This work will be included in the forthcoming Catalogue Raisonné of sculpture by David Smith being prepared by The Estate of David Smith (www.davidsmithestate.org).
David Smith, known primarily as a sculptor, remained a draftsman throughout his life and created sculptures that were often seen or labeled as drawings in space. In masterpieces like Australia of 1951 or Timeless Clock of 1957 Smith used lengths of steel to create hollowed forms whose skeletal structure pierces the horizon and fuses with it's natural surroundings. Indeed it is this very relationship that is depicted in Four Figures. Smith revisited the idea of nature and the relation of the figure to its surroundings throughout his career, most often with a brush and ink on paper-- dragging the brush with the skill and thoughtfulness of a Chinese calligrapher, each mark made with clarity and purpose. Smith was able to move from one medium to the next, bringing to each the same virtuosity that is apparent when comparing his drawings of the mid-1950's to the Forging sculpture series of 1955-1956; the verisimilitude strikes immediately and is echoed within the Four Figures bronze cast that same year.

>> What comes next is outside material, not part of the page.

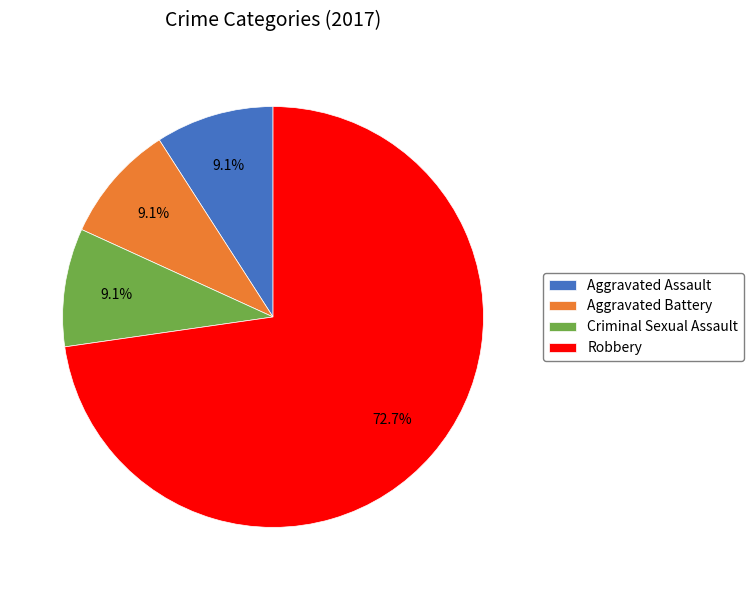

To the nearest percent, what is the average slice percentage?

25%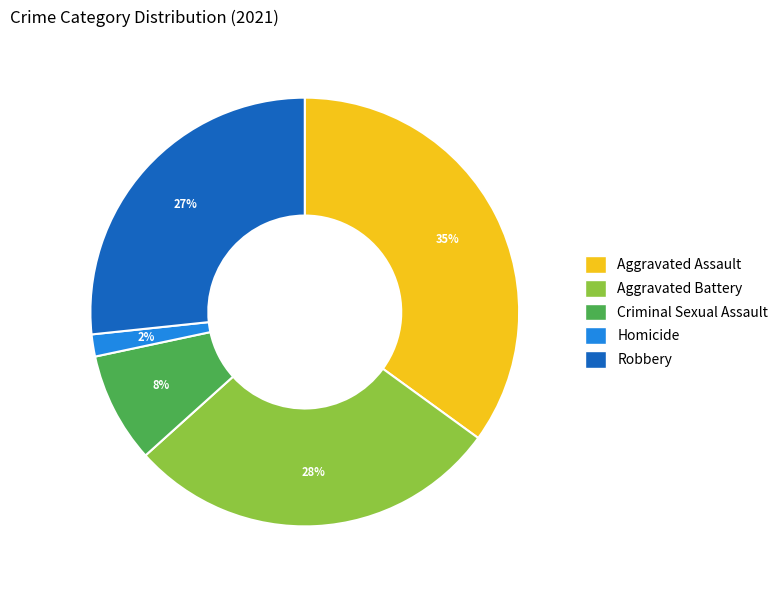

Is the sum of Aggravated Battery and Criminal Sexual Assault greater than half?

No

Four Figures shares a unique relationship to some of the greatest works of early European modernism. In 1913 Henri Matisse created his second of the Back bronze reliefs, a fragmented figure turned away from the viewer in bas relief. This was a revolutionary twist on the traditional bather figure and a vivid response to Cezanne and cubism. (M. Brenson, Matisse's Backs: Endless Beauty, The New York Times, August 20, 1989). Smith's work fragments and simplifies the figure to even more basic elements though both works share an existential presence as they feel at once to be dissolving as well as emerging from their respective surfaces. Like Alberto Giacommetti, Smith's figures are fully articulated but also feel to be melting at their edges- pointing ahead to Smith's less anthropomorphic Cubi sculptures of the 1960's whose sanded steel surfaces appear to dematerialize even further against the brilliance of the sun.
The present lot, patinated and hand-finished by the artist, was gifted to the legendary curator Sam Hunter by David Smith in May of 1957, and is inscribed as such on the reverse. It was in this year that that the Museum of Modern Art in New York held a major retrospective of the artist's work that was organized by Sam Hunter.